Many employees may be confused as to the date of dismissal for the purposes of the Unfair Dismissal Acts where they have been given the right of appeal in relation to a decision to dismiss.
In Michael Gaboor v NYD Limited UD 2436/11, MN2435/11, RP2968/11 and WT 973/11 the Tribunal was asked to determine the date of dismissal and whether the claim lodged on 23rd December 2011 was outside the six month time limit permitted under Section 8(2) of the Unfair Dismissal Act 1977 (as amended).
The claimant was informed on 24th May 2011 of a decision to dismiss him after a disciplinary meeting. It was confirmed to the claimant that he was entitled to two week’s basic pay to be paid in lieu of notice and therefore his contract would cease on 7th June 2011. The claimant was also told he could appeal the decision within five days of receipt of the letter. The appeal meeting was heard on 20th June 2011 and on 24th June 2011 the claimant received a letter dated 20th June 2011 from the respondent confirming that the decision to dismiss was upheld.
The Tribunal considered Section 8(2) of the Unfair Dismissal Act 1977 (as amended) and noted that the claim for redress must be made within six months of the date of the relevant dismissal. The Tribunal then looked at the definition of “date of dismissal” under Section 1 of the Acts and noted that it is the date on which proper notice, if given, under the Minimum Notice Acts would expire.
The respondent contended that the date of dismissal was 7th June 2011, the date notice expired and therefore the claimant was out of time. The claimant contended that the date of dismissal was the date he was notified that his appeal was unsuccessful on 24th June 2011 and therefore the claim lodged on 23rd December 2011 was within time.
The Tribunal referred to the caselaw in the legal submissions of the parties in Tom O’Neill v Bank of Ireland  ELR 145 and Savage v J Sainsbury Limited  IRLR 90 where a contractual term governed the interim period between initial notification of the dismissal to the employee and notification of the decision to appeal.

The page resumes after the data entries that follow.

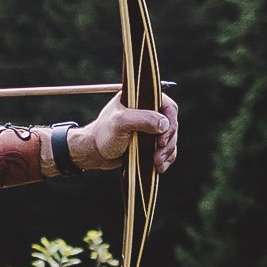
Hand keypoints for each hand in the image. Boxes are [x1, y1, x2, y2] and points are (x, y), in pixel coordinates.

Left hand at [65, 93, 180, 175]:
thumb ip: (142, 119)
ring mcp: (150, 127)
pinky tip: (159, 167)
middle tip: (158, 153)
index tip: (162, 138)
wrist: (95, 152)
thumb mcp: (120, 122)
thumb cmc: (104, 134)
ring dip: (167, 152)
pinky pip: (167, 150)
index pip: (167, 106)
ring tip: (157, 163)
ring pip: (171, 138)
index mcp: (141, 99)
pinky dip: (166, 158)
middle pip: (171, 124)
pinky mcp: (150, 142)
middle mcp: (148, 111)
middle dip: (168, 141)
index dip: (170, 121)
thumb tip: (165, 124)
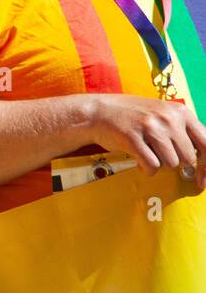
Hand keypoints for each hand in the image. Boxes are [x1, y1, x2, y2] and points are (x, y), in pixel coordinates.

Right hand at [88, 94, 204, 188]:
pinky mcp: (132, 138)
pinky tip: (137, 159)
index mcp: (180, 112)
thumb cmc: (132, 116)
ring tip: (145, 152)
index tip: (202, 181)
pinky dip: (145, 169)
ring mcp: (150, 127)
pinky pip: (151, 166)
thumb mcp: (162, 115)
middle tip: (159, 155)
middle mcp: (168, 118)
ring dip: (158, 163)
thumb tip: (202, 160)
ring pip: (171, 163)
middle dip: (174, 161)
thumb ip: (183, 131)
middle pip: (188, 158)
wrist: (97, 112)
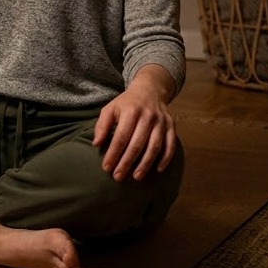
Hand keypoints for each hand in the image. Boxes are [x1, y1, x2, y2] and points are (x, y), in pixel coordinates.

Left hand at [92, 66, 176, 181]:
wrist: (149, 90)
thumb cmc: (126, 103)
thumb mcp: (110, 108)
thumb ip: (102, 125)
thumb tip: (96, 144)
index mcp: (131, 111)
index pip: (121, 137)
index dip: (113, 153)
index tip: (106, 168)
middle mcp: (148, 116)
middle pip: (137, 144)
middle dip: (127, 162)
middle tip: (118, 177)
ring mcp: (161, 121)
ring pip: (154, 146)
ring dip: (145, 164)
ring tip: (136, 177)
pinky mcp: (171, 126)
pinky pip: (170, 145)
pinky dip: (166, 158)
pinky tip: (158, 170)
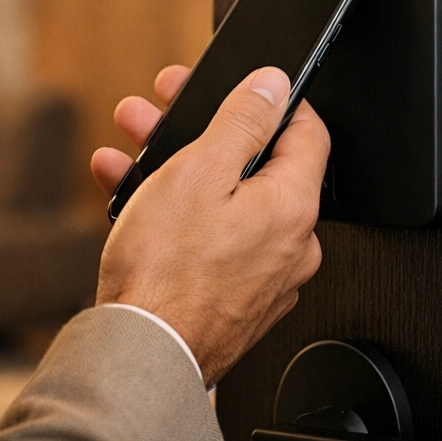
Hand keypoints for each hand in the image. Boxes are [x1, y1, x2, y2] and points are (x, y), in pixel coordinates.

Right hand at [92, 64, 327, 384]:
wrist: (141, 355)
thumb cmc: (165, 273)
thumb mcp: (199, 170)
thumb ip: (242, 120)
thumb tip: (273, 85)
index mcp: (293, 207)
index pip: (308, 133)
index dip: (273, 99)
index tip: (245, 86)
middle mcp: (290, 245)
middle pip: (255, 165)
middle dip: (202, 129)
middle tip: (163, 108)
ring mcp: (262, 277)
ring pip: (225, 202)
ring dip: (178, 166)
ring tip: (133, 147)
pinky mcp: (232, 300)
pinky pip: (210, 240)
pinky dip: (175, 213)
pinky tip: (133, 196)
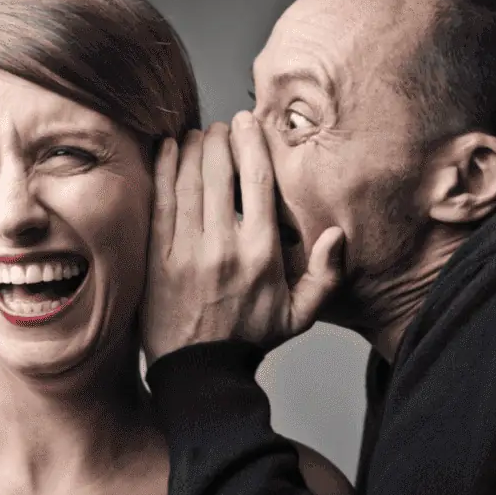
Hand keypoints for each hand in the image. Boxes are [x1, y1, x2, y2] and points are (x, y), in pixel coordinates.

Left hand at [141, 111, 345, 363]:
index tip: (246, 122)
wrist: (199, 372)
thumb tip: (339, 234)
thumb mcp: (299, 316)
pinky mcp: (157, 258)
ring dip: (191, 149)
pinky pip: (160, 202)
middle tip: (220, 126)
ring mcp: (186, 251)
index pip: (257, 181)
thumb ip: (325, 275)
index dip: (251, 143)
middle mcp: (223, 246)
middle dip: (218, 138)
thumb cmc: (250, 338)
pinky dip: (163, 170)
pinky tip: (167, 149)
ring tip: (196, 135)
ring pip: (188, 181)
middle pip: (219, 172)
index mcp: (261, 253)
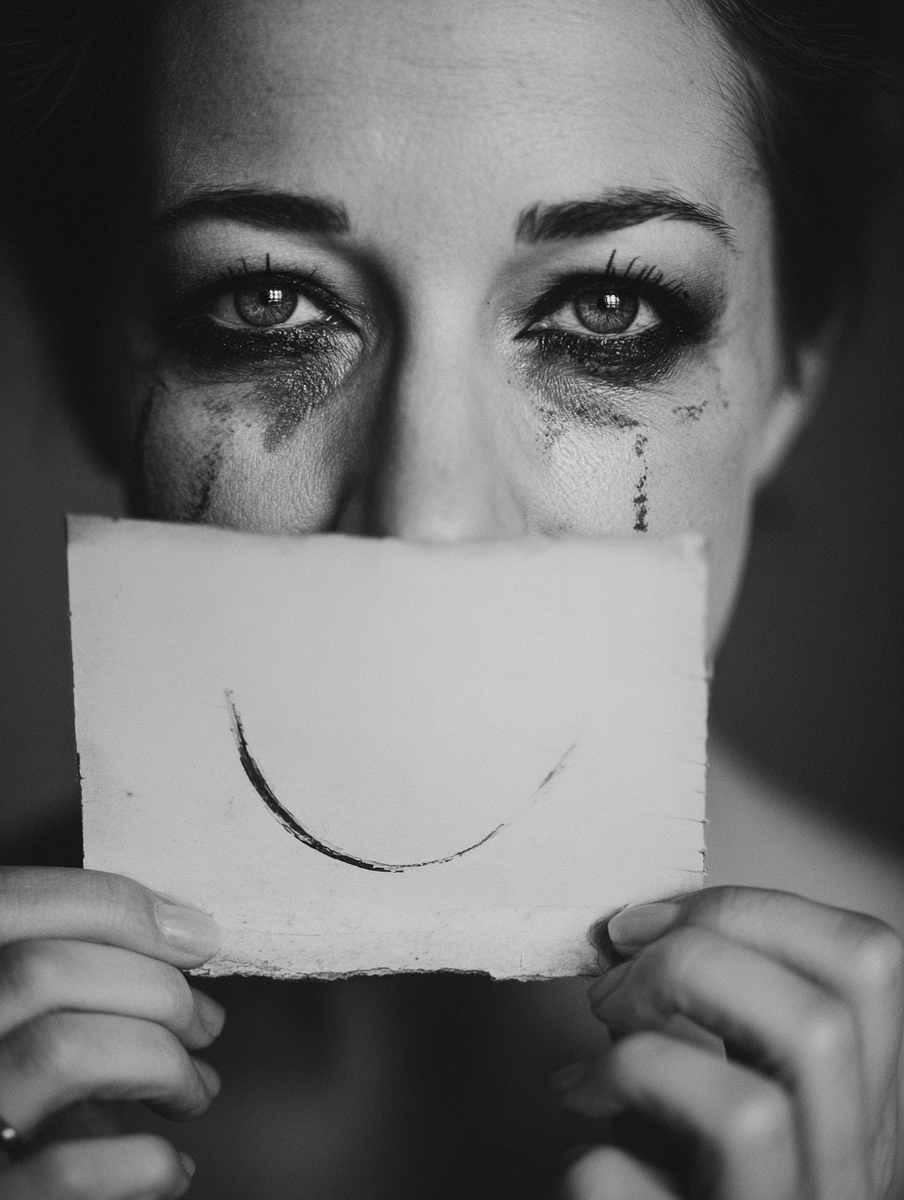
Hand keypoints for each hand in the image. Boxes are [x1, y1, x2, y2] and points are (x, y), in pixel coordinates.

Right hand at [0, 867, 223, 1198]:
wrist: (17, 1184)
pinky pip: (68, 1170)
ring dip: (161, 1064)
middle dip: (155, 988)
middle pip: (45, 972)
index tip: (193, 936)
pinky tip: (170, 1166)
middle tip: (206, 1022)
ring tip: (193, 1089)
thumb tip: (182, 931)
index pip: (13, 901)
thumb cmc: (35, 1100)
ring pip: (60, 1052)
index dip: (115, 908)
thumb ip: (80, 970)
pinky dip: (144, 1161)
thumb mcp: (39, 1016)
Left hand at [555, 887, 903, 1198]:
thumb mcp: (741, 1095)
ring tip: (594, 1073)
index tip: (653, 921)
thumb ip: (733, 1025)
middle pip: (822, 1025)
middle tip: (614, 984)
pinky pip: (639, 1197)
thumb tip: (651, 932)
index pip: (871, 964)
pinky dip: (593, 1164)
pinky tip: (585, 1164)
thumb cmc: (700, 1191)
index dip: (755, 909)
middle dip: (691, 965)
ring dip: (641, 1063)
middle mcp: (844, 1183)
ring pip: (753, 1116)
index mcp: (859, 1115)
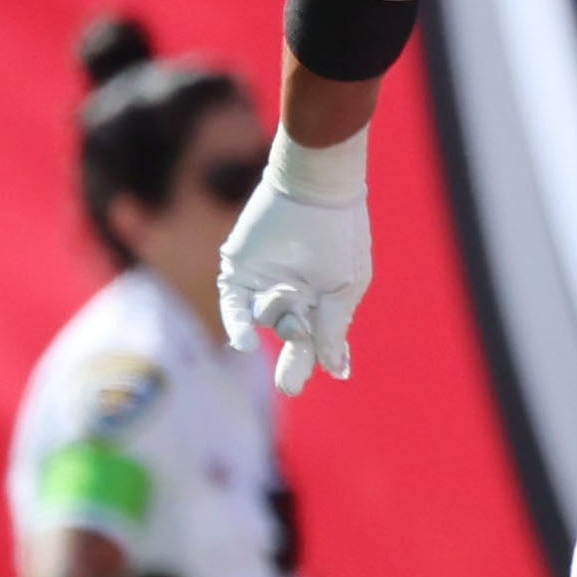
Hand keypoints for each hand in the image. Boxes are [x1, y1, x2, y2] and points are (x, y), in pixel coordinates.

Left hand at [220, 133, 373, 391]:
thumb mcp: (344, 286)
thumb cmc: (338, 234)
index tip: (338, 374)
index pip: (322, 338)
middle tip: (291, 388)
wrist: (313, 188)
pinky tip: (244, 345)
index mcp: (324, 298)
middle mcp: (294, 294)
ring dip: (280, 318)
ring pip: (268, 321)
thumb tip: (333, 369)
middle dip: (294, 365)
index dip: (327, 356)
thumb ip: (333, 328)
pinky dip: (237, 325)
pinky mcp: (239, 271)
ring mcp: (265, 284)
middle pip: (292, 339)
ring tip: (292, 301)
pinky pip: (233, 307)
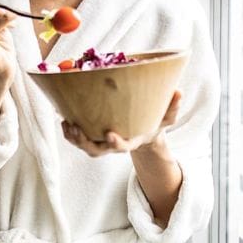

In the O’Neill case the respondent’s disciplinary procedure provided for an internal appeal “pending which no disciplinary action will be taken” and a further external appeal. The Employment Appeals Tribunal found that the dismissal became effective prior to the external appeal. In the Savage case, the employee’s contract of employment provided “Pending the decision of an appeal to a Director against dismissal, the employee will be suspended without pay, but if reinstated will receive full back pay for the period of suspension“. The English Court of Appeal construed the term to mean that the date of dismissal is the date the initial decision to dismiss is notified to the claimant and not the date he is notified the appeal failed.
The decision in Savage was approved by the House of Lords in West Midlands Co-Op Society Limited v Tipton  IRLR 12 where Lord Bridge of Harwich agreed that in “the absence of an express contractual provision to the contrary” that “the effective date of dismissal is the date of the initial notification of dismissal to the employee“.
The Tribunal concluded that the above statement was the correct statement of law and there was no term in the claimant’s contract of employment saving the contract pending the hearing of the appeal. The date of dismissal is not the date the claimant was notified that the appeal was unsuccessful but the date his statutory notice expired on 7th June.